Its my last day in Rome, I still have no apostrophes and I could stay here for another five months and still feel like Id only scratched the surface.
Yesterday we went back to the Vatican, because Mum wanted to find the grave of a Czech writer who my uncle loves who died in Rome (I think my family has a grave fetish). We arrived and there was an enormous crowd gathered in St Peters square, as well as huge TV screens and lots of security. And... il Papa! Apparently the pope does a mass every week on Wednesday and we just happened to catch it. I can thus safely report that the Pope is doing well, and looks smashing in red.
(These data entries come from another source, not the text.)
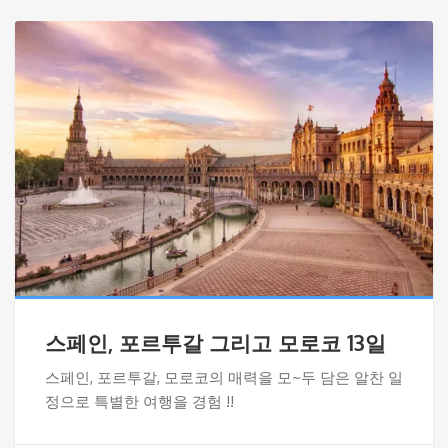
스페인, 포르투갈 그리고 모로코 13일
스페인, 포르투갈, 모로코의 매력을 모~두 담은 알찬 일
정으로 특별한 여행을 경험 !!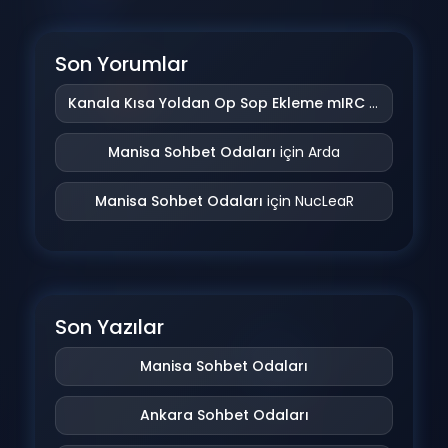
Son Yorumlar
Kanala Kısa Yoldan Op Sop Ekleme mIRC Addonu
iç
Manisa Sohbet Odaları
için
Arda
Manisa Sohbet Odaları
için
NucLeaR
Son Yazılar
Manisa Sohbet Odaları
Ankara Sohbet Odaları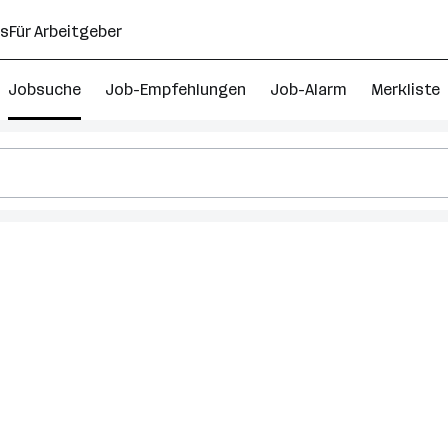
ns
Für Arbeitgeber
Jobsuche
Job-Empfehlungen
Job-Alarm
Merkliste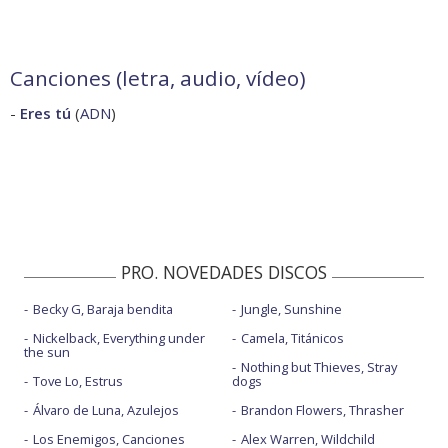
Canciones (letra, audio, vídeo)
-
Eres tú
(
ADN
)
PRO. NOVEDADES DISCOS
Becky G, Baraja bendita
Jungle, Sunshine
Nickelback, Everything under
Camela, Titánicos
the sun
Nothing but Thieves, Stray
Tove Lo, Estrus
dogs
Álvaro de Luna, Azulejos
Brandon Flowers, Thrasher
Los Enemigos, Canciones
Alex Warren, Wildchild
I was not, however, moved to convert, and no angels appeared to me in the sky, which was kind of disappointing. Ill never get to be a saint.
We then got roped into an English-speaking tour of the Vatican museums, including the Sistine Chapel, given by a very clever English guy (who it later turned out Mum was checking out...!) who was a bit of an art expert. There were also some really nice Australian boys, three brothers, who were on the tour, giving me renewed hope that I like Australians who travel...
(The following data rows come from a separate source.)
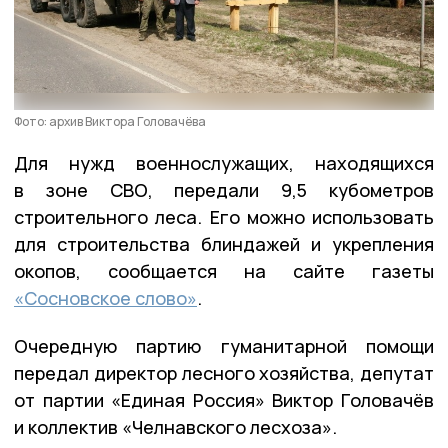
Фото: архив Виктора Головачёва
Для нужд военнослужащих, находящихся
в зоне СВО, передали 9,5 кубометров
строительного леса. Его можно использовать
для строительства блиндажей и укрепления
окопов, сообщается на сайте газеты
«Сосновское слово»
.
Очередную партию гуманитарной помощи
передал директор лесного хозяйства, депутат
от партии «Единая Россия» Виктор Головачёв
и коллектив «Челнавского лесхоза».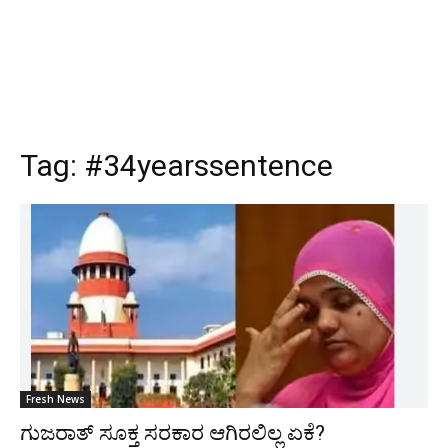
Tag:
#34yearssentence
Fresh News
ಗುಜರಾತ್ ಸೂಕ್ತ ಸರಕಾರ ಆಗಿರಲಿಲ್ಲ ಏಕೆ?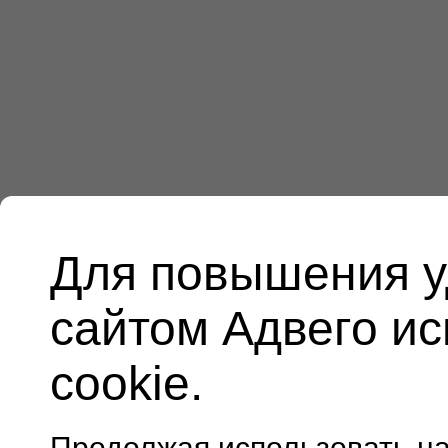
Для повышения у
сайтом Адвего и
cookie.
Продолжая использовать н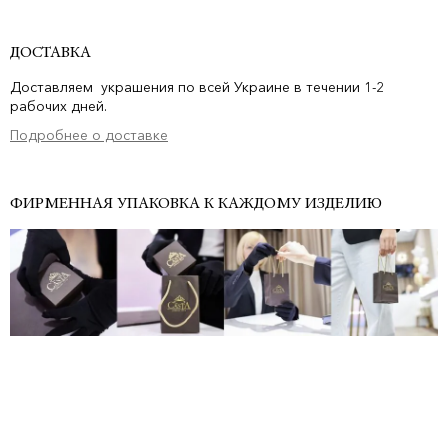
ДОСТАВКА
Доставляем украшения по всей Украине в течении 1-2
рабочих дней.
Подробнее о доставке
ФИРМЕННАЯ УПАКОВКА К КАЖДОМУ ИЗДЕЛИЮ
The tour was great, if a bit long, and when we finally got to the Sistine Chapel we all knew what to look for and to admire. But if every square inch of the building was was covered in paint, every square inch of the floor was covered with tourists. It reinforced my feeling that international tourism has a dreadful effect on what it seeks to share, and support. It changes spaces so dramatically they are almost unrecognisable- there was nothing holy about the chapel to me. It was simply an art gallery filled with crowds. Although the artwork was incredible, I think I would feel more connection with it looking at a good reproduction in the peace of a library.
In fact so irreligous was I feeling that I couldnt help but notice what the guide has jokingly referred to earlier was very true- the picutre of original sin north of centre of the ceiling looks like Eve has just given Adam a blow job. Which, if nothing else, reinforces my feeling that Michelangelo very much had his own agenda. I think I like him.